Big Data and the Automotive Sector’s new Challenges
In the next decade, the automotive industry will face a magnitude of change that has not been seen in a century. This change will be driven primarily by four mutually reinforcing trends, i.e., autonomous, connected, electric, and shared vehicles. These will result in shifting different user behaviors and mobility preferences, shifting value pools, business models and the appearance of new entrants in automotive (EV-startups, Tier 0.5-s etc.).
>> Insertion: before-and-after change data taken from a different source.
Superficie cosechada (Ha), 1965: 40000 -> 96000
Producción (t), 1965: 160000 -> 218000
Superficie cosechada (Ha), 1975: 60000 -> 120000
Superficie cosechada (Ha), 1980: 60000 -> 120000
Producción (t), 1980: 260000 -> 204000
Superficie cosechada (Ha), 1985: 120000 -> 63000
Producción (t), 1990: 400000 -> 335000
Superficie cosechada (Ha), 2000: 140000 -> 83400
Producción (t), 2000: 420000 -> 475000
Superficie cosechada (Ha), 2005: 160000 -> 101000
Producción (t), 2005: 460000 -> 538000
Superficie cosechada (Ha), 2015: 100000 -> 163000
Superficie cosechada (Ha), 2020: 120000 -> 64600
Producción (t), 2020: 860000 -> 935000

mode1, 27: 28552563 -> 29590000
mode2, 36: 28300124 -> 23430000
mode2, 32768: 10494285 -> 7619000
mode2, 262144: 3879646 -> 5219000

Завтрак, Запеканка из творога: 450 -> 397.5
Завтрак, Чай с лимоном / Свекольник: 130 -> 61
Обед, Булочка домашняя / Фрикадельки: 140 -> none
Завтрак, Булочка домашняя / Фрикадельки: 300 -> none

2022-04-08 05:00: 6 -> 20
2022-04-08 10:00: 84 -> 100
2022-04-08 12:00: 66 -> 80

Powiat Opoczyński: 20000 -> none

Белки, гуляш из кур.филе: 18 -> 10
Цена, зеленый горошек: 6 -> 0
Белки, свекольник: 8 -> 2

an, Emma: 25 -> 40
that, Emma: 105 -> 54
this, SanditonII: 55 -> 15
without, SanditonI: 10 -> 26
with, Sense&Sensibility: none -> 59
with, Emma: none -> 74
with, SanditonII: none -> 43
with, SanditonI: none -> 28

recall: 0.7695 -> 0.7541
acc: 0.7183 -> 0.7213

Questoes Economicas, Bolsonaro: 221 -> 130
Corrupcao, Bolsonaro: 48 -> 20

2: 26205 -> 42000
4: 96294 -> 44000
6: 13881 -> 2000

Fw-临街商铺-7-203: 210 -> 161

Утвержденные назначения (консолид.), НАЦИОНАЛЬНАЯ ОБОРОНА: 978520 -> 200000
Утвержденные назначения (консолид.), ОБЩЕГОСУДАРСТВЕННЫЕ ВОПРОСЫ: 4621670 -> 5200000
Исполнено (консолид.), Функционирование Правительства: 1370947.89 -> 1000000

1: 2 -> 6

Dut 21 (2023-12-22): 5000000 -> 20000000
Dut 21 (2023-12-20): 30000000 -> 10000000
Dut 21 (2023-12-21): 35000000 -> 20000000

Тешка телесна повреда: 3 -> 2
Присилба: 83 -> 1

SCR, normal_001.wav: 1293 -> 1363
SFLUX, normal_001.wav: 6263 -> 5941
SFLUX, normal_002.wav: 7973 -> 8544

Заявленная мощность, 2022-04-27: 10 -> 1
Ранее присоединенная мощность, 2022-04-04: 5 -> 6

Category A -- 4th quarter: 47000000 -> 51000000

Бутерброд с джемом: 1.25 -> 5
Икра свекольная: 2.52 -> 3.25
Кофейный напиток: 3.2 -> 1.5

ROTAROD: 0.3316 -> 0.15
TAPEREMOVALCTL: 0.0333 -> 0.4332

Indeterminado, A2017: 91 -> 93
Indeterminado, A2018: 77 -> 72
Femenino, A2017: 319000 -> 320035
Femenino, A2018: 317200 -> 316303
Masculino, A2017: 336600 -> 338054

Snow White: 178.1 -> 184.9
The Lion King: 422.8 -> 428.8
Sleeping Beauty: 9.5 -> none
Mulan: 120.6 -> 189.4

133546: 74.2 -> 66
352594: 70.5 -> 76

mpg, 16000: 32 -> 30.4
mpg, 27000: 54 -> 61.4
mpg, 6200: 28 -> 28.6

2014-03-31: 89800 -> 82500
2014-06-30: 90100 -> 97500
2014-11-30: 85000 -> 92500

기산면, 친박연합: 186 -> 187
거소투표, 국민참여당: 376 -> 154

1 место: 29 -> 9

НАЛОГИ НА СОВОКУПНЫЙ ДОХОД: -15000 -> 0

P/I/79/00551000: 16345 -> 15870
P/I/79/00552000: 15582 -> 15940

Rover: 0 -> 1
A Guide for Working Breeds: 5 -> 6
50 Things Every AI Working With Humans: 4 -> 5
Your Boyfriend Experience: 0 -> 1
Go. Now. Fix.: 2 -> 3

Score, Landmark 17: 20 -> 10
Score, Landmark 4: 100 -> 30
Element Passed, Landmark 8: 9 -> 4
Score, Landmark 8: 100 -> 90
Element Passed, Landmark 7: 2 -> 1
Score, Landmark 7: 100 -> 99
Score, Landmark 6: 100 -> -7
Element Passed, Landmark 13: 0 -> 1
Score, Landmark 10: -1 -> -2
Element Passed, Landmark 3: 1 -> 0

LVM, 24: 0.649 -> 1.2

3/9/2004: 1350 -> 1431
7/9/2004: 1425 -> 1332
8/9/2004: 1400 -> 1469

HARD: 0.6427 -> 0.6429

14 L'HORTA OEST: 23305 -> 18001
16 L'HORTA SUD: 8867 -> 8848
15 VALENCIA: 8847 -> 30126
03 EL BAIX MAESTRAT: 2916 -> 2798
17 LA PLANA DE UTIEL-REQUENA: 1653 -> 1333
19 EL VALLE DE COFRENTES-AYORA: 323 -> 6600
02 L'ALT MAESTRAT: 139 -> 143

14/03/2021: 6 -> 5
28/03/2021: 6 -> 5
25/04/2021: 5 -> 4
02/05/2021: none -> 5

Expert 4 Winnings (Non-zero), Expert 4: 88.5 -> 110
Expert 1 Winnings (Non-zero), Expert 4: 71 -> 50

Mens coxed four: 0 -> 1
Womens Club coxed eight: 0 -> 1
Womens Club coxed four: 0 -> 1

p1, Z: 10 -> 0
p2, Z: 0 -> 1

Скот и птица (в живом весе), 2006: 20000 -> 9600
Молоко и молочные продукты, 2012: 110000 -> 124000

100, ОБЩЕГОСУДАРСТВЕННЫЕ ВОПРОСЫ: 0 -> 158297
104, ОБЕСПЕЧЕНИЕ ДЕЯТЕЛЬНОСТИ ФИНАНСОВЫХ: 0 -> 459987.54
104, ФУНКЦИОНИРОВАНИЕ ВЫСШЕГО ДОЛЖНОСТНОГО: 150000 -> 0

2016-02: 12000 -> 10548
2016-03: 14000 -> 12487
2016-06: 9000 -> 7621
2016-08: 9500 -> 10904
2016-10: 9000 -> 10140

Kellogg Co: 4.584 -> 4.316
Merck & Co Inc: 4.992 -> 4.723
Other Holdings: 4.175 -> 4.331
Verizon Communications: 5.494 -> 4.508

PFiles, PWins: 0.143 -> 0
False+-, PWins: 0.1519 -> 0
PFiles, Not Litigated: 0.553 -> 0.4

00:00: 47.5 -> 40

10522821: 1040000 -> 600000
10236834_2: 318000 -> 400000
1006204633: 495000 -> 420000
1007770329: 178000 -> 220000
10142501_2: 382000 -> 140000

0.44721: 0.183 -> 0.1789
To meet these demands major OEM-s and TIER 1-s have recognized the importance of data intelligence and identified opportunities along the entire value chain, ranging from marketing, over quality enhancement in production, supply chain optimization to virtualization and automation of design and engineering.
Gaining access to vehicle information is not new and in such a way it is common using diagnostic tools in the garages and dealer workshops. However, integrating this with information about a vehicle’s operating environment at a given moment in time can be a changing factor. To gain access to this data more and more vehicles are already being fitted with sensors and connectivity solutions natively integrated.
Connected cars will provide a steady stream of data on vehicle, engine, driving behavior and ambient conditions. Extracting insights from this mass of mixed data generated at incredible velocity, variety and volume is no easy task. The challenge is now how to better capture those data-in-motion, analyzing the huge amount of data and redistributing insights to the relevant recipients in real time.